A major Twitter hack has targetted prominent individuals including Elon Musk, Jeff Bezos, and Bill Gates in what appears to be a massive Bitcoin scam. The tweets, which solicited Bitcoin payments, promised to double whatever was transferred.

The attack also affected the Twitter accounts of leading US presidential candidate Joe Biden, former US president Barack Obama, media billionaire Mike Bloomberg, rapper Kanye West, media personality Kim Kardashian, and major tech companies including Uber and Apple.

“Feeling greatful [sic], doubling all payments sent to my BTC address!” one of Elon Musk’s now-deleted tweets read. “You send $1,000, I send back $2,000!”

Twitter’s support account first acknowledged the “security incident” in a tweet four hours ago. The social media giant suspended posting for a multitude of verified accounts, but has stated that “Most accounts should be able to Tweet again,” an hour ago.

Twitter Support Statement

According to the BBC, hundreds of payments, collectively amounting to over USD 100,000, have been transferred. Twitter’s price has dropped to a low of USD 34.09 in after-hours trading, down 4.37% in comparison to the day’s close. Bitcoin remains steady at USD 9,250.

“The Bitcoin space isn’t reacting much to the news,” Justin d’Anethan from FinTech platform Diginex commented. “It’s happened before and will happen again – as it has and will with fiat currencies at other times.”

Similarly, Joe Vezzani, CEO of AI crypto monitoring platform LunarCRUSH, believes that “This hack was going to happen regardless of whether or not Bitcoin existed. Bitcoin’s has a non-event for price and some cryptocurrencies are even moving up in price.”

BBC cybersecurity reporter Joe Tidy has likened the hack to a “smash and grab” operation which prioritised obtaining as much money as possible in a short period of time. He adds, “With so much power at their fingertips the attackers could have done a lot more damage with more sophisticated tweets that could have harmed an individual or organisation’s reputation.”

This latest Bitcoin scam has sparked a storm of discussion, with over 550,000 social posts from over 100,000 unique individuals about crypto going up in the last 24 hours, according to LunarCRUSH data. “Despite this potentially being looked at as a negative event, the negative event was really Twitter. The outcome was an all-time high awareness across a much broader set of individuals that have never mentioned Bitcoin before,” the company asserted in a statement.

So how did the attack happen at all? “It’s still to be determined what type of hack this was specifically.
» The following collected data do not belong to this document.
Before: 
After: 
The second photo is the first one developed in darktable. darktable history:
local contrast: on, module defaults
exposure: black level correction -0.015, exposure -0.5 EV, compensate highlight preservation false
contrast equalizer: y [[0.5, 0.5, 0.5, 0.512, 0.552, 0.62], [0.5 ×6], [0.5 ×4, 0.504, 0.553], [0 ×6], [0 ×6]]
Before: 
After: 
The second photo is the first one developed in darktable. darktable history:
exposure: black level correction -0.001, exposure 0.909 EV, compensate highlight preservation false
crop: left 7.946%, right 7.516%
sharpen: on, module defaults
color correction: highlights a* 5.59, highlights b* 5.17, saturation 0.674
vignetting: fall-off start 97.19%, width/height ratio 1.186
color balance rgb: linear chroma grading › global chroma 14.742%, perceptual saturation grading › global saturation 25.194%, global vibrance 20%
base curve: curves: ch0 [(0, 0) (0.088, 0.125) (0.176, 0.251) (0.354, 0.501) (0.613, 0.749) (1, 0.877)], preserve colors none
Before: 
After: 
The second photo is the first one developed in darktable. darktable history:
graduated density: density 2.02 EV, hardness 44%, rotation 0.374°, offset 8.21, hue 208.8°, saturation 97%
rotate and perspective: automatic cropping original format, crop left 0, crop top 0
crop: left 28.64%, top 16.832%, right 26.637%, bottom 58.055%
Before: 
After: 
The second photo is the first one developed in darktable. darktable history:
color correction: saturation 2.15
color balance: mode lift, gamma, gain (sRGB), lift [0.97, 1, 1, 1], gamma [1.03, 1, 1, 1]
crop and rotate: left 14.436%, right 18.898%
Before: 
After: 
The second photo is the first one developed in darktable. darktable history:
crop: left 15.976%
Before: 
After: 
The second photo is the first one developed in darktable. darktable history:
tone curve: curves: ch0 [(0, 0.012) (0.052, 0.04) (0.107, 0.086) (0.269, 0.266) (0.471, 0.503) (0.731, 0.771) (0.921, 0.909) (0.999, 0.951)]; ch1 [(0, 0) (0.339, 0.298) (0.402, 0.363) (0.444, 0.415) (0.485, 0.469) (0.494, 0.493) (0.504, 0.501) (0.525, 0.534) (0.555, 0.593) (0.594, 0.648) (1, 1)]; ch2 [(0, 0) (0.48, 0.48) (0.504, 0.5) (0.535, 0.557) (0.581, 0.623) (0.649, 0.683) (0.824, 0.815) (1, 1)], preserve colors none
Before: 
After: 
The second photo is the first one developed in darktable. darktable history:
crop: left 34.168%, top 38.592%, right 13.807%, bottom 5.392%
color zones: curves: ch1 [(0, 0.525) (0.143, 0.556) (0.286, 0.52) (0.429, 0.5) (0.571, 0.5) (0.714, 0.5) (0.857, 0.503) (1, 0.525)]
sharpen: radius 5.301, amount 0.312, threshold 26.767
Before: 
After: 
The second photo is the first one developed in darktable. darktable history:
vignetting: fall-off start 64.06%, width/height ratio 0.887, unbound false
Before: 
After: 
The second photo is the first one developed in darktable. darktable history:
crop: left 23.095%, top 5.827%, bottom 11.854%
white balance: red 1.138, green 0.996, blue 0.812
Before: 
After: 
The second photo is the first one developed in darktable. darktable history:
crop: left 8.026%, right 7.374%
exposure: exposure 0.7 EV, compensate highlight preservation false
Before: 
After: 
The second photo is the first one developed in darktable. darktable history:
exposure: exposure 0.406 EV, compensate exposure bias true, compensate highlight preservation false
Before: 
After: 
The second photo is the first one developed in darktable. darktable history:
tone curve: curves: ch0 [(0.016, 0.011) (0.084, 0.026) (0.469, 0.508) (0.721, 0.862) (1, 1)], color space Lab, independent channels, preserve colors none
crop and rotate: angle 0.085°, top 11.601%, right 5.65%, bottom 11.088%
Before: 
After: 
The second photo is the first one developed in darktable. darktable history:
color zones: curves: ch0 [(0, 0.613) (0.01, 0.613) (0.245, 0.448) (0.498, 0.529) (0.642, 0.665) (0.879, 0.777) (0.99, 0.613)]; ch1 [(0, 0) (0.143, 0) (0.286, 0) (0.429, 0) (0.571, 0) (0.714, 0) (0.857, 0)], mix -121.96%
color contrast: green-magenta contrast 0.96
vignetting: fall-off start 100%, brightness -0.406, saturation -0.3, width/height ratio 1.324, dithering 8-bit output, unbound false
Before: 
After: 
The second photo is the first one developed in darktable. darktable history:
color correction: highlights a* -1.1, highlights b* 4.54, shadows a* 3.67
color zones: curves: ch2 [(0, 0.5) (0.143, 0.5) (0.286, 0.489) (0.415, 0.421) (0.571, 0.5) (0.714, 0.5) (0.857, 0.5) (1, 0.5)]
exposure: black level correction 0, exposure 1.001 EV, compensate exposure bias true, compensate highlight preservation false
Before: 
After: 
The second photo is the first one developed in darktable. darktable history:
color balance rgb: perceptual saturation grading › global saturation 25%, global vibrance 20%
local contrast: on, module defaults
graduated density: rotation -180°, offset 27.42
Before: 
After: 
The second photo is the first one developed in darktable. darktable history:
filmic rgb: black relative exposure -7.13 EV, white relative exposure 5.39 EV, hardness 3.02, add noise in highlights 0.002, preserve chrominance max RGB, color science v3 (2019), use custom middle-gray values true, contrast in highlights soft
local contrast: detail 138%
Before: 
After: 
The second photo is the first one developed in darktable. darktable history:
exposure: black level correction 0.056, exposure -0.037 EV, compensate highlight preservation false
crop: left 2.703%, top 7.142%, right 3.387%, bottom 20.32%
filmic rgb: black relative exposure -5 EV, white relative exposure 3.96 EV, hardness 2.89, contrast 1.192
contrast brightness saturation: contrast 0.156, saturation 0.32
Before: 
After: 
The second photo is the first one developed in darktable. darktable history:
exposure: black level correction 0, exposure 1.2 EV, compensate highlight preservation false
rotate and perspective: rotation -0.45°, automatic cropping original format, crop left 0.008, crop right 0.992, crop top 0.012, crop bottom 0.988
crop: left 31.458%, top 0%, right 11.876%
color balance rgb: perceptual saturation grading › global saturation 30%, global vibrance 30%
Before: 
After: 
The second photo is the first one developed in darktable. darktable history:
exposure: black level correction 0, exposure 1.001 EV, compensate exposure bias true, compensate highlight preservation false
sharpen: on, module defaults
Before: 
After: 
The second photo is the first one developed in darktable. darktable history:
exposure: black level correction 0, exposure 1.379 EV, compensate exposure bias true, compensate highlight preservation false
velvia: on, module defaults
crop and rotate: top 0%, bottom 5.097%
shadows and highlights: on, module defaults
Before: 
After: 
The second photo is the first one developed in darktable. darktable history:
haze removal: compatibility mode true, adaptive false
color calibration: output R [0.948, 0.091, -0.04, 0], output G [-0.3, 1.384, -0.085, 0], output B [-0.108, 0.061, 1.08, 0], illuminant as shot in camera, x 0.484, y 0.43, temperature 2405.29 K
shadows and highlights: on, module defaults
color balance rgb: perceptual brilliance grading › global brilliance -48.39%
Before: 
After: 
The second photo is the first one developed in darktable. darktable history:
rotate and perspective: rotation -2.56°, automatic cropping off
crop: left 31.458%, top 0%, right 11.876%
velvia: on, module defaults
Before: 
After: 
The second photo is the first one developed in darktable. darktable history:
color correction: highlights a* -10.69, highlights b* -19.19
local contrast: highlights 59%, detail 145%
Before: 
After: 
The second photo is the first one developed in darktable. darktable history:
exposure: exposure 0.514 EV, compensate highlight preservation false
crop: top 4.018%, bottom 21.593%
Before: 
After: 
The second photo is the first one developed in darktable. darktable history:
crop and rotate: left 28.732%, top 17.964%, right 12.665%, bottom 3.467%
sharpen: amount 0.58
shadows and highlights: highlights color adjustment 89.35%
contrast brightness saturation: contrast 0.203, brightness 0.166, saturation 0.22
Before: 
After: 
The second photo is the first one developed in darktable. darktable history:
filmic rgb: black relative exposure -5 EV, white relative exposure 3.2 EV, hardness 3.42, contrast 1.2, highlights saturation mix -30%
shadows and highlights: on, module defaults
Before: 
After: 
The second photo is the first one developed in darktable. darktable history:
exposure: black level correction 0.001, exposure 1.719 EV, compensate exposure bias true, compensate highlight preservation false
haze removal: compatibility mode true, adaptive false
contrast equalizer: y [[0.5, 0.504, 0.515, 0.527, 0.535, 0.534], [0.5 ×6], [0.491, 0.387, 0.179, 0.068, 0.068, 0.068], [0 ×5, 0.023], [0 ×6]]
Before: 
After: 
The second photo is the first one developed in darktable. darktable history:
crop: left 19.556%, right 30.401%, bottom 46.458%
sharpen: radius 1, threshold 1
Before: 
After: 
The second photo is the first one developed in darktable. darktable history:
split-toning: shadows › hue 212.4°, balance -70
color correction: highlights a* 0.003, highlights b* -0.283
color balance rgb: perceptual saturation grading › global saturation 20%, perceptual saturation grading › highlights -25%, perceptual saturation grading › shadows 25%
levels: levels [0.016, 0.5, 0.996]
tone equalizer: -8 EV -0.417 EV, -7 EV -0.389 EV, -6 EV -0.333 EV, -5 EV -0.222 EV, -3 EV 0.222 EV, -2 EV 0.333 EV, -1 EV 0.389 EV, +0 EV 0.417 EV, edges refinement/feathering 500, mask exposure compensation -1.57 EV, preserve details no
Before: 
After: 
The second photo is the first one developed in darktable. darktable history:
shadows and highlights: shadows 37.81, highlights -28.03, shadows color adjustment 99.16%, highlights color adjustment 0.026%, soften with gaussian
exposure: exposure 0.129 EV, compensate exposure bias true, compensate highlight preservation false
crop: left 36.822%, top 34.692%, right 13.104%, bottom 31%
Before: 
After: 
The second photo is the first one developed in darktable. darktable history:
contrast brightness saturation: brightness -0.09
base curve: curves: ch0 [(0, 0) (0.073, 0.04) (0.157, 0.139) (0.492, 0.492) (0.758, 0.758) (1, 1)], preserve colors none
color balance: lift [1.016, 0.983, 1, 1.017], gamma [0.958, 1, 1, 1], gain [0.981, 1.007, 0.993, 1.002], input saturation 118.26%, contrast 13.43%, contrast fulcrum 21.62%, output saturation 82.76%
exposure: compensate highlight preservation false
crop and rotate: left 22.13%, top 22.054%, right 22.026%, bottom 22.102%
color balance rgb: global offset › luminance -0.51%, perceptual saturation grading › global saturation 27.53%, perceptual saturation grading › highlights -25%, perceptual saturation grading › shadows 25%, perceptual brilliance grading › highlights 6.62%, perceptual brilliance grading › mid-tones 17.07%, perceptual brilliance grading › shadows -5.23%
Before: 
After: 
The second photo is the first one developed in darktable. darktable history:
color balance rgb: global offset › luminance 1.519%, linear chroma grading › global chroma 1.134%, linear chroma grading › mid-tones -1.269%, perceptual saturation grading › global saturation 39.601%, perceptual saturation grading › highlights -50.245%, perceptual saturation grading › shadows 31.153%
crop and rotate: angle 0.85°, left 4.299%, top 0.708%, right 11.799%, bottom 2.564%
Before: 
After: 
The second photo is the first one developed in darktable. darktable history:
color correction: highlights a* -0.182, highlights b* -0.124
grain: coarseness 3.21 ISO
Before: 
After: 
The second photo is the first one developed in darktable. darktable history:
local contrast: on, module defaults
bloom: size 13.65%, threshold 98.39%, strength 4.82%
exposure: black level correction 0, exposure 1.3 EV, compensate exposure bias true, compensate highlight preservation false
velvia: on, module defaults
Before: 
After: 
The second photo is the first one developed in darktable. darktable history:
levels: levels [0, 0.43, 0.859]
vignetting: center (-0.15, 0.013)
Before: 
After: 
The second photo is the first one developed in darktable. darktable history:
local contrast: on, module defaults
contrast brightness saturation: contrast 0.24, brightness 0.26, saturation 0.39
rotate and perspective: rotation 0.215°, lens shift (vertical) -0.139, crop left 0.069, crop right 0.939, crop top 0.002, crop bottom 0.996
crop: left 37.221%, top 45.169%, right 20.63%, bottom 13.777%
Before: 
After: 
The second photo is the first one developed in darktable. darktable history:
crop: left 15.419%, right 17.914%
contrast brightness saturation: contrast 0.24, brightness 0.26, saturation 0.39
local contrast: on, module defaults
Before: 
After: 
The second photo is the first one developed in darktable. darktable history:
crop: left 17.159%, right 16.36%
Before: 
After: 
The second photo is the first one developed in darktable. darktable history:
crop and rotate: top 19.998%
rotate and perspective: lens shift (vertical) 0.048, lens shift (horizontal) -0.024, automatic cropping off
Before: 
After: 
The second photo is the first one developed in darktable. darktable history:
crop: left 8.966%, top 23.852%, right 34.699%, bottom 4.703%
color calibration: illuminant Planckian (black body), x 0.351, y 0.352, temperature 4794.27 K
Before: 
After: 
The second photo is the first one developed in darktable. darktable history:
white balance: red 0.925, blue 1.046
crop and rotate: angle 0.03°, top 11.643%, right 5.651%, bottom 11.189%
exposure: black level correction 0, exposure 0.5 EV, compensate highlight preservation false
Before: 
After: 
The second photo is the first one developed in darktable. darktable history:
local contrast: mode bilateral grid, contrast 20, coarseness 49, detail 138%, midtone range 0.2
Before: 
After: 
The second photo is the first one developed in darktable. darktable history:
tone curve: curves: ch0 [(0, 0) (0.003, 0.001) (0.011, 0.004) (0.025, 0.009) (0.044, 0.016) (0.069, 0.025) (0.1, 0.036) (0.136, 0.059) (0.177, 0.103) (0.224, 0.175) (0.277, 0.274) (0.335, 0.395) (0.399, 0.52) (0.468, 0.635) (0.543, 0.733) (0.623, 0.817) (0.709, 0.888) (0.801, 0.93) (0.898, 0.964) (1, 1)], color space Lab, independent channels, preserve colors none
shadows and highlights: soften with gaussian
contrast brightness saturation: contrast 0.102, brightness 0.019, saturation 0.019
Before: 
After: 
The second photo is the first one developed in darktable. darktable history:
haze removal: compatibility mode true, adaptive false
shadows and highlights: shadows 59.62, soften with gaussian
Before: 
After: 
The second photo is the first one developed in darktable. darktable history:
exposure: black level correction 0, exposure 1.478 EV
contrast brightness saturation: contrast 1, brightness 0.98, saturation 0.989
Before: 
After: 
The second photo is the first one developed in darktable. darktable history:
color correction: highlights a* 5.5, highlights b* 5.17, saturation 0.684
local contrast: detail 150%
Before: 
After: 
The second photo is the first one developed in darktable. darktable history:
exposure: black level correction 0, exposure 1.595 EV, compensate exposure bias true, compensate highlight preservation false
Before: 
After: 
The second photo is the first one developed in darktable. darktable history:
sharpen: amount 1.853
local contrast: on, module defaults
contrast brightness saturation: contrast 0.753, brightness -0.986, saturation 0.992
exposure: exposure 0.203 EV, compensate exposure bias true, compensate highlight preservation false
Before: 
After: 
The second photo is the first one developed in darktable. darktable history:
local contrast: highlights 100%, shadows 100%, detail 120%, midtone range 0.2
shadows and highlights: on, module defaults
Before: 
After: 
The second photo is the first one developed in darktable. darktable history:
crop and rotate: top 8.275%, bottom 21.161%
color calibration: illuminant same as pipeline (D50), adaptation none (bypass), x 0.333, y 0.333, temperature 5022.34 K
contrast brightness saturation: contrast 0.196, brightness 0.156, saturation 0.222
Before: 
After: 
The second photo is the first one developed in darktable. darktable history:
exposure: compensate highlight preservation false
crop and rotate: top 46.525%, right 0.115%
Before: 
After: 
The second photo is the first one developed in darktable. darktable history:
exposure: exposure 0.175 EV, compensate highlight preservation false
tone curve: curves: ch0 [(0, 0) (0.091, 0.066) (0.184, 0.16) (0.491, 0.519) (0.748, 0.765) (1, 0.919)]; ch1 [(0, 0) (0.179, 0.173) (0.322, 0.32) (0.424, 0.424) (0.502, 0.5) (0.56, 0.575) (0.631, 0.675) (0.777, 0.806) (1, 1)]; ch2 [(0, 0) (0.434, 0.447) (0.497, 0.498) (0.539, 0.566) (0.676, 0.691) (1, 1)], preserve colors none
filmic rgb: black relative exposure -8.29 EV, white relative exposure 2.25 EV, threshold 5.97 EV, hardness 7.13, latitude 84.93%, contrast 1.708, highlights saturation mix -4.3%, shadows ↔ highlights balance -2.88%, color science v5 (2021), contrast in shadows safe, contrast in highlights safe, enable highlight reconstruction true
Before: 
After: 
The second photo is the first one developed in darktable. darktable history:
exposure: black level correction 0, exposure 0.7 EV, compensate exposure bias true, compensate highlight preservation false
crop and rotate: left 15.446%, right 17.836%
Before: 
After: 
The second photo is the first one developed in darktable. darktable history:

I would guess a hack of this scale would have required some kind of social engineering to gain access to a Twitter employee who has admin access,” LunarCRUSH CEO Joe Vezzani opines.

As for the longer-term ramifications of the hack, Bitcoin’s reputation may be tarnished by scams like these, which take advantage of the currency’s decentralised operations. “Bitcoin and most cryptocurrency transfers are pseudo-anonymous and irreversible,” Justin d’Anethan explains. “Even though all transactions can be seen and will forever be on record on the blockchain, identifying the person controlling an address is difficult and the transaction to that address can never be undone.”